To reduce the influence of selection on the estimation of relative trinucleotide mutation rates, only non-recurrent SNVs (those that do not appear in more than one sample in the current run) are used.
A custom signature set should be given as a named three-item list, where "signatures" is a pure data.frame with signature definitions, "name" is a 1-length character naming the set, and "metadata" is a data.table with a "Signature" column that matches rownames in the signature definitions. The following columns allow special functionality:
Etiology: Known or hypothesized mutational processes underlying the signature. Used for human-readable tables and plots, so best to enter something like "Unknown" rather than leaving any entries empty or NA
Likely_Artifact (logical T/F): Marks signatures that are believed to derive from sample processing, sequencing, calling error, or other non-biological sources. cancereffectsizeR adjusts for artifact signatures when inferring relative trinucleotide mutation rates.
Exome_Min: Minimum number of mutations a WES sample must have for the presence of the signature to be plausible. This information is used to prevent hypermutation signatures from being found in tumors with few mutations. Can be left NA or 0 for non-hypermutation signatures. If this column is present, Genome_Min must be present and always greater than or equal to Exome_Min.
Genome_Min: Minimum number of mutations a WGS sample must have for the presence of the signature to be plausible.
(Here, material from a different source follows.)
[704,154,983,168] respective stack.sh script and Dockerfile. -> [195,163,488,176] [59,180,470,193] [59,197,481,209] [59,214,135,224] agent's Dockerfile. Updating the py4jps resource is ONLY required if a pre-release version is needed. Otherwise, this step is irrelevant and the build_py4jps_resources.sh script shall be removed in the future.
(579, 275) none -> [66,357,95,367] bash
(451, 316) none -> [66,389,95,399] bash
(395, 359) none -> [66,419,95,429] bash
This information is used to prevent hypermutation signatures from being found in tumors with few mutations. Can be left NA or 0 for non-hypermutation signatures. If this column is present, Exome_Min must be present and always less than or equal to Genome_Min.
If you don't have any metadata available for your signature set, an empty data table
can also be supplied. For a template signature set object, run
sig_set = get_ces_signature_set("ces.refset.hg19", "COSMIC_v3.2").